> Task statement: Filter the records below for the word "because". Copy each line that holds it.

> Input material:
------------------------------------------------

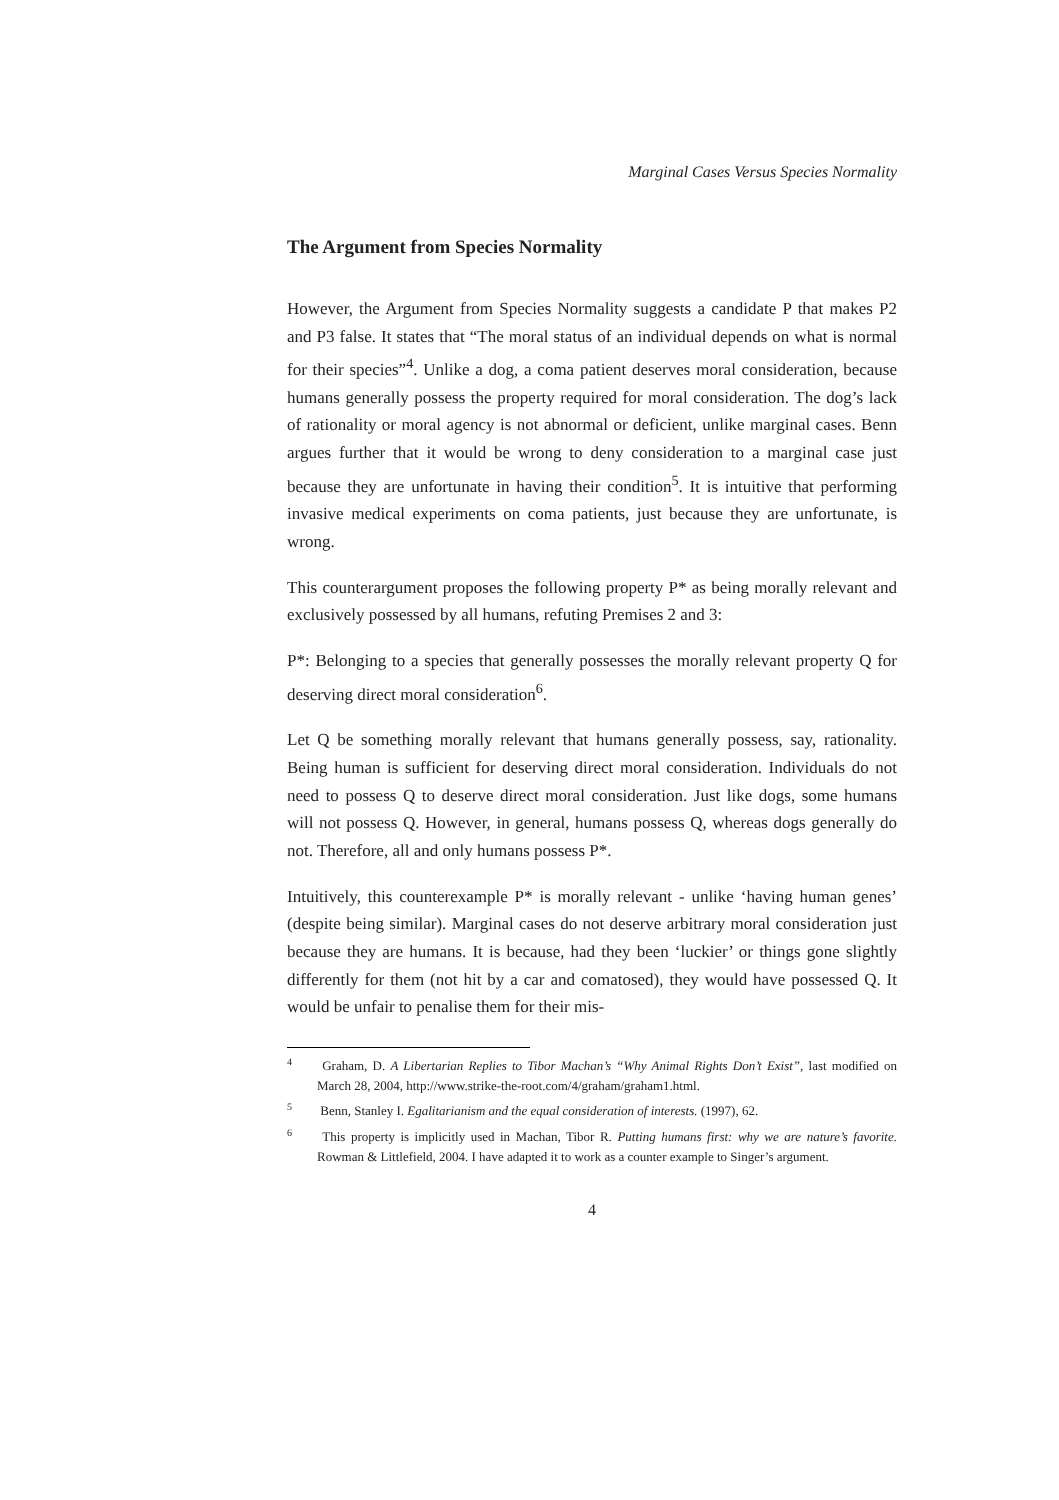Marginal Cases Versus Species Normality
The Argument from Species Normality
However, the Argument from Species Normality suggests a candidate P that makes P2 and P3 false. It states that “The moral status of an individual depends on what is normal for their species”<sup>4</sup>. Unlike a dog, a coma patient deserves moral consideration, because humans generally possess the property required for moral consideration. The dog’s lack of rationality or moral agency is not abnormal or deficient, unlike marginal cases. Benn argues further that it would be wrong to deny consideration to a marginal case just because they are unfortunate in having their condition<sup>5</sup>. It is intuitive that performing invasive medical experiments on coma patients, just because they are unfortunate, is wrong.
This counterargument proposes the following property P* as being morally relevant and exclusively possessed by all humans, refuting Premises 2 and 3:
P*: Belonging to a species that generally possesses the morally relevant property Q for deserving direct moral consideration<sup>6</sup>.
Let Q be something morally relevant that humans generally possess, say, rationality. Being human is sufficient for deserving direct moral consideration. Individuals do not need to possess Q to deserve direct moral consideration. Just like dogs, some humans will not possess Q. However, in general, humans possess Q, whereas dogs generally do not. Therefore, all and only humans possess P*.
Intuitively, this counterexample P* is morally relevant - unlike ‘having human genes’ (despite being similar). Marginal cases do not deserve arbitrary moral consideration just because they are humans. It is because, had they been ‘luckier’ or things gone slightly differently for them (not hit by a car and comatosed), they would have possessed Q. It would be unfair to penalise them for their mis-
<sup>4</sup> Graham, D. A Libertarian Replies to Tibor Machan’s “Why Animal Rights Don’t Exist”, last modified on March 28, 2004, http://www.strike-the-root.com/4/graham/graham1.html.
<sup>5</sup> Benn, Stanley I. Egalitarianism and the equal consideration of interests. (1997), 62.
<sup>6</sup> This property is implicitly used in Machan, Tibor R. Putting humans first: why we are nature’s favorite. Rowman & Littlefield, 2004. I have adapted it to work as a counter example to Singer’s argument.
4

------------------------------------------------

> Problem solution:
However, the Argument from Species Normality suggests a candidate P that makes P2 and P3 false. It states that “The moral status of an individual depends on what is normal for their species”<sup>4</sup>. Unlike a dog, a coma patient deserves moral consideration, because humans generally possess the property required for moral consideration. The dog’s lack of rationality or moral agency is not abnormal or deficient, unlike marginal cases. Benn argues further that it would be wrong to deny consideration to a marginal case just because they are unfortunate in having their condition<sup>5</sup>. It is intuitive that performing invasive medical experiments on coma patients, just because they are unfortunate, is wrong.
Intuitively, this counterexample P* is morally relevant - unlike ‘having human genes’ (despite being similar). Marginal cases do not deserve arbitrary moral consideration just because they are humans. It is because, had they been ‘luckier’ or things gone slightly differently for them (not hit by a car and comatosed), they would have possessed Q. It would be unfair to penalise them for their mis-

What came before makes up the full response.